It’s the biggest comic movie release of the year and has literally been discussed and anticipated for decades. The author Alan Moore intentionally designed the graphic novel from the mid 80’s to be “unfilmable”, and director Zach Snyder is attempting the near impossible in trying to bring this work to the screen in a way that fans and the public will embrace. So does the film stand up to the massive expectations of the fans? Is this a glimpse of the future of superhero movie adaptations?
The short answer is a resounding yes on both counts. While I have been an Alan Moore fan for some time, I have never gotten around to picking up Watchmen. When I heard that the last legal hurdles had been overcome and the movie was finally going to be released, I made a conscious decision to see the film before reading the graphic novel in order to avoid the preconceptions that would surely come with reading it first. Seldom do movies live up to the depth, complexity, and subtlety of the printed page after all.
One of the most surprising aspects of this film was the almost languid pacing. Unlike the typical superhero fare, this film is not an “edge of your seat nail biter” nor does it build and build to a crescendo climax. Watchmen has more of a murder mystery type of feel with Rorschach as a demented Sam Spade trolling the seedy alley ways and waterfront bars for clues to the case.

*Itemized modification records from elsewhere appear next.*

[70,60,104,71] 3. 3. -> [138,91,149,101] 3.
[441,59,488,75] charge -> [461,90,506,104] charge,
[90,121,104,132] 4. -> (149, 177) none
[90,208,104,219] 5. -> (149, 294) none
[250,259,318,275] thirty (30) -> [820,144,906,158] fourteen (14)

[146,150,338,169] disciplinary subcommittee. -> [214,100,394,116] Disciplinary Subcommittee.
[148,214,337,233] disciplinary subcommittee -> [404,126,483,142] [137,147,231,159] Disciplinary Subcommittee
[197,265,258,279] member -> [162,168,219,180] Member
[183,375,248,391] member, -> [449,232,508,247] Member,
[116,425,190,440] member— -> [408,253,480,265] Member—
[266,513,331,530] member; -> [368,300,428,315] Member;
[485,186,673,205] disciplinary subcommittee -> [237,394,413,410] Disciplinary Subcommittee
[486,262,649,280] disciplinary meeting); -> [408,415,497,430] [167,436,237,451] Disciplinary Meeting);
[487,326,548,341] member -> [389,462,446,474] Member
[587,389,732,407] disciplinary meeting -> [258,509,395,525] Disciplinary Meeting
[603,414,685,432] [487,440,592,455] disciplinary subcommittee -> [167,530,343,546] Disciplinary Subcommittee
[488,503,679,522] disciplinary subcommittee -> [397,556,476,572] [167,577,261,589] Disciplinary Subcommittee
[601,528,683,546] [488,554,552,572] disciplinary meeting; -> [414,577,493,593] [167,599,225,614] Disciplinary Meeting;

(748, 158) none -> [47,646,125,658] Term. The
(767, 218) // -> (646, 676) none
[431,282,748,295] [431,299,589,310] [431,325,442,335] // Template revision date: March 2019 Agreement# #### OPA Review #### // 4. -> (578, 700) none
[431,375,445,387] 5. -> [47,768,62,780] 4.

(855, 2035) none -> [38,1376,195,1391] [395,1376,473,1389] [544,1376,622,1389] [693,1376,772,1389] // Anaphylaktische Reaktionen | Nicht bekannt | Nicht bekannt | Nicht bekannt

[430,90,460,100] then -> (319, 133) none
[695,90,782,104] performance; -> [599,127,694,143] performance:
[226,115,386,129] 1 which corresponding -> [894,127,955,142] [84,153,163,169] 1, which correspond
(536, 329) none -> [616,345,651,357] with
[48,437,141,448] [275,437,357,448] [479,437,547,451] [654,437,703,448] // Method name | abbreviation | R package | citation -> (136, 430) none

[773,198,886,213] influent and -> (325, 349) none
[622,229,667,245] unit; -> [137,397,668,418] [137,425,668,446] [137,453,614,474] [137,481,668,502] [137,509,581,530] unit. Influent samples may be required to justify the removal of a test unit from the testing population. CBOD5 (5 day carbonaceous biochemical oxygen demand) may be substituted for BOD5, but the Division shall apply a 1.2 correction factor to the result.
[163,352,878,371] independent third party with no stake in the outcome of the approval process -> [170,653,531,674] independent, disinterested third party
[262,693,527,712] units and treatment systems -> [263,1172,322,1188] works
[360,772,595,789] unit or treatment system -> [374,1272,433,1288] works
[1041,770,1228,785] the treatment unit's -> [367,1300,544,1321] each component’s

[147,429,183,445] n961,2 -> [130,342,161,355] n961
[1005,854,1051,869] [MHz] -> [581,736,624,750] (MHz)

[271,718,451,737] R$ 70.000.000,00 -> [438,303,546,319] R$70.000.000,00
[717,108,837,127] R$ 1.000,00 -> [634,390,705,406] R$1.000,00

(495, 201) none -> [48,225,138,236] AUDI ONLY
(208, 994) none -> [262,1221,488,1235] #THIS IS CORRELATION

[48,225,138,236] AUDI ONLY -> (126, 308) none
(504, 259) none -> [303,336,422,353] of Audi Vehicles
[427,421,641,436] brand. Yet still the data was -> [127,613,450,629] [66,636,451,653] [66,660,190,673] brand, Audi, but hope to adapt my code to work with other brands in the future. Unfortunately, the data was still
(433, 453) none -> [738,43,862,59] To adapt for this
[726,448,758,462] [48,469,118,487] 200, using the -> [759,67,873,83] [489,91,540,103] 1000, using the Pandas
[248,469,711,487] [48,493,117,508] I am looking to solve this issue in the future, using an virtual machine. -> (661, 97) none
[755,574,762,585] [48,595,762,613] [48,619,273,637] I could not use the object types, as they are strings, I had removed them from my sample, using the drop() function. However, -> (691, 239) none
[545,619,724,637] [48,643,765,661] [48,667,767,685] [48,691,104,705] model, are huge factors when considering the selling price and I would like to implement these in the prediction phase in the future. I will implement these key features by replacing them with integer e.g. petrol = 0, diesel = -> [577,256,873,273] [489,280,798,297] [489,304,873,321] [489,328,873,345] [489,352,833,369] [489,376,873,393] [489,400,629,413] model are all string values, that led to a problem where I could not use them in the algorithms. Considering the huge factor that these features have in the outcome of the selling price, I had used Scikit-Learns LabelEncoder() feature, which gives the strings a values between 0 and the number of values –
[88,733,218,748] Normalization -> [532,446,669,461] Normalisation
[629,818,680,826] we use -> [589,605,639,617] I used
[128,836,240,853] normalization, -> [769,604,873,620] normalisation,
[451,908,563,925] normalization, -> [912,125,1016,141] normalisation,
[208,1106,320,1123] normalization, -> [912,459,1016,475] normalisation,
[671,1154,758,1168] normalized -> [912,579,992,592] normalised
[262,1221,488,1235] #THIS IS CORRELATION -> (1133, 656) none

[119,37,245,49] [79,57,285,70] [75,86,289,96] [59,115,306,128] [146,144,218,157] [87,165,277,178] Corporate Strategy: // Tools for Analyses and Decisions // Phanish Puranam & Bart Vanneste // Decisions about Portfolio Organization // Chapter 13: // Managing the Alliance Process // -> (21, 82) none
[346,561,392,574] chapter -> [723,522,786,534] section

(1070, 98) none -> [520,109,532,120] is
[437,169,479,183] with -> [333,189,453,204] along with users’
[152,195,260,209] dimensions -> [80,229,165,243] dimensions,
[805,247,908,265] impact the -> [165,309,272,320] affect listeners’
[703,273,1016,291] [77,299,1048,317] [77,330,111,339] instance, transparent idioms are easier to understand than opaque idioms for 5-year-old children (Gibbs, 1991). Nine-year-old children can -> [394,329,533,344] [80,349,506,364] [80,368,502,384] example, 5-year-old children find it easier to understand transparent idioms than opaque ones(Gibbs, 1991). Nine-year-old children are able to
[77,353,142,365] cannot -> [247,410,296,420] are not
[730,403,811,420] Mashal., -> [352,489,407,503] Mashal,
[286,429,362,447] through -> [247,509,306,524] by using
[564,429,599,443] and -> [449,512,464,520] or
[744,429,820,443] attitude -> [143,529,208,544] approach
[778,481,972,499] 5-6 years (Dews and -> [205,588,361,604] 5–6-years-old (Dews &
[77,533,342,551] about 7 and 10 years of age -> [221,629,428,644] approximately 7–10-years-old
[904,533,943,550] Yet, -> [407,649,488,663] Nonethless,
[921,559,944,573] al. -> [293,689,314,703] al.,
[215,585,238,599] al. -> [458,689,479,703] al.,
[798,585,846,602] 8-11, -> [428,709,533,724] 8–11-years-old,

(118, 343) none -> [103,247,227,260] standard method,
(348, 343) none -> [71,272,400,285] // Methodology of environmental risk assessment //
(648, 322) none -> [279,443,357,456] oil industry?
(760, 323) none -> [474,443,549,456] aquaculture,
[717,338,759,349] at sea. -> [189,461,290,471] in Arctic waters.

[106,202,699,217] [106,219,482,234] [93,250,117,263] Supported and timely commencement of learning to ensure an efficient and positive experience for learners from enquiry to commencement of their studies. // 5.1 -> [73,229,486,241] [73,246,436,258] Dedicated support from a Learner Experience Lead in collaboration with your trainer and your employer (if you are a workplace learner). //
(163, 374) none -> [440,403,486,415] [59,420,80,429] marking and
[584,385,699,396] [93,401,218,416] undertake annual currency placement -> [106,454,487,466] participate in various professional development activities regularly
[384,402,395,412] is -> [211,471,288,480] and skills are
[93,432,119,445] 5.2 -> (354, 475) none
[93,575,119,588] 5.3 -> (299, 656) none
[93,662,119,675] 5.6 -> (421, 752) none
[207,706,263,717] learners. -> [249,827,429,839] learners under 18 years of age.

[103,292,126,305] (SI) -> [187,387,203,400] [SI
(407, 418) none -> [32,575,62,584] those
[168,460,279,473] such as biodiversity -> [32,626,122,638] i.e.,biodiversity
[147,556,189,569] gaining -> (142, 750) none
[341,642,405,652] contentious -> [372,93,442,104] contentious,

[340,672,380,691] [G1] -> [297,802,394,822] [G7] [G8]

Speaking of Rorschach, Jackie Earle Haley brought a stunning performance to this film and made his character leap off the screen with dripping human weakness. His gravelly vocal style was chillingly genuine and in sharp contrast to Christian Bale’s lackluster and contrived vocal performance in The Dark Knight. It also helped that Rorschach’s motivations and defining moments were clearly laid out in the film. Many of the other characters remained someone mysterious and opaque.
I would be remiss not to at least mention the Doctor Manhattan character effects and portrayal. The effects were nothing short of perfect and looked incredibly realistic. A being with incredible powers and little remaining humanity Billy Crudup performed with uncanny accuracy and so much detached aloofness that I am hard pressed to think of another performance of a godlike character that nails it so well.
Other highlights included many little period details that are usually lost in such a film. I found myself constantly saying “Oh yeah. I remember that” as I noticed one subtle 80’s detail after another. Nixie tubes, floppy discs and 8 bit graphic goodness. The staging of the Kennedy assassination from one of the flashback scenes was especially perfect. The visuals in this particular scene felt real in a way I have not experienced before in a feature film. If there was a flaw in the presentation at all, it was the constant cliche of the 80’s music. By including the top music hits of the period in almost every scene possible, it felt like the audience was getting bludgeoned by this overly obvious heavy handed editing. This stood in sharp contrast to many of the more subtle aspects of the film.
The fight scenes were fantastic, full of ferocity and high power impacts. While sometimes I was reminded of an isolated move from 300 or The Matrix, many of these scenes involved some fresh dynamic or concept that kept me interested and impressed with the Director and Fight Choreographer’s efforts in this area.
Some of the dialog seemed overly simplistic or juvenile, but after reading the graphic novel today, I see that these moments were lifted straight out of the original work (in many cases word for word), so I guess I have to complain to Alan Moore about this point. Honestly though, I think it is more a reflection of the context of the original time and medium rather than any intellectual or story telling fault.
To conclude, I believe this film will become a significant icon and will influence other films and directors for years to come. While most superhero movies are all about right and wrong, black and white, this story and this film have done away with these absolutes, washing everything and everyone in the environment in overlapping shades of gray. Rather than an adrenaline rush and moral absolutes, the audience is given almost complete moral ambiguity and plenty of time to think about things as events unfold and the story unravels. This is one of the most thought provoking films I have seen in several years.